I would wake up and be outside for five in the morning, fresh faced and keen, before beating a hasty retreat indoors as the heatwave blazed.

Step into the mud, dig the spade in, hear a sucking gulp as its surface was disturbed and another sodden plop as I threw it into the bucket, then the wheelbarrow. Squeal, as I realise that my plastic wellies had cracked in yet another crease and so my socks had got damp and squishy yet again.

Repeat…

For a few days my view was dominated by a constant pattern of green and brown and the occasional hazy reflection of the sky. As I hit the water table, I saw little pockets of glimmering white standing out against the slop.

After it was all dug out, rainwater poured in. Life returned.

The pond has always been a space for me to sit and think. Although I’ve never been one for swimming or water sports - noisy swimming lessons for a painfully shy, agonisingly short-sighted child will tend to have that effect - I have always been attracted to bodies of water.   I still play pooh-sticks with myself on the quiet bridge in the village, and spent my summer holiday learning how to skim stones across a reservoir’s unnerving surface.

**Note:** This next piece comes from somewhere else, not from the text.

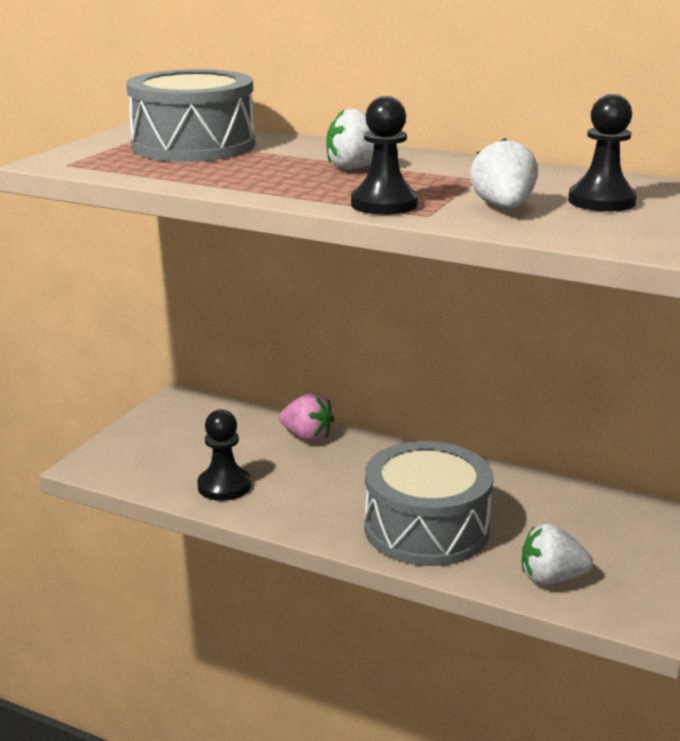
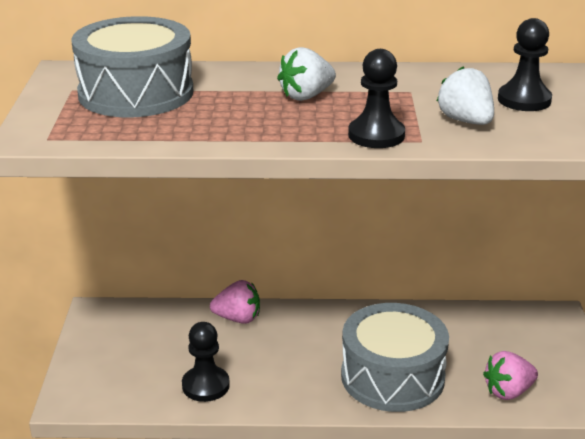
camera: 25 degrees left, 5 degrees up
(551, 578) = (508, 392): white strawberry -> pink strawberry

There is something about the possibilities of life around the water that intrigues me, the lives that I will only ever snatch glimpses of. I have learnt to accept that many things are mysteries, like love or life or death, and the creatures I half-see rank among these. I don’t know what the frogs, grass snakes and mayflies do with their flowing hours, apart from scare the living daylights out of me when I find one in a shoe!

Despite the individual nuances of our routines, watching the pond over the past two years has made me realise our respective places among the seasons and in this patch of land. Pond-digging has rooted me because now I know where I belong. Not literally - you wouldn’t catch me standing in there any more, not in my still-cracked wellies - but because each time I walk down to the pond and sit and think, I realise that I have the capability to make change happen.

Although my preference for social media may have put me in that sticky mess to start with, I learn from my mistakes. And as I learn, I watch.

I watch a grey heron wing his massive way above me, I watch frogspawn grow into tadpoles then into froglets and fully-grown frogs, who occasionally I need to shepherd across the driveway. I watch my twitchy reflection in the water’s surface, which is soon disrupted by a water boatman scuttling across my forehead.

When I am sitting here, without a thought in my head and my view full of life, that I am at my most peaceful. I have carved a space for myself and countless other creatures, and while we rely on the landscape for different things, I take solace in the feeling that we are alive in the same area of land and water and air, even if for only a glimmering instant.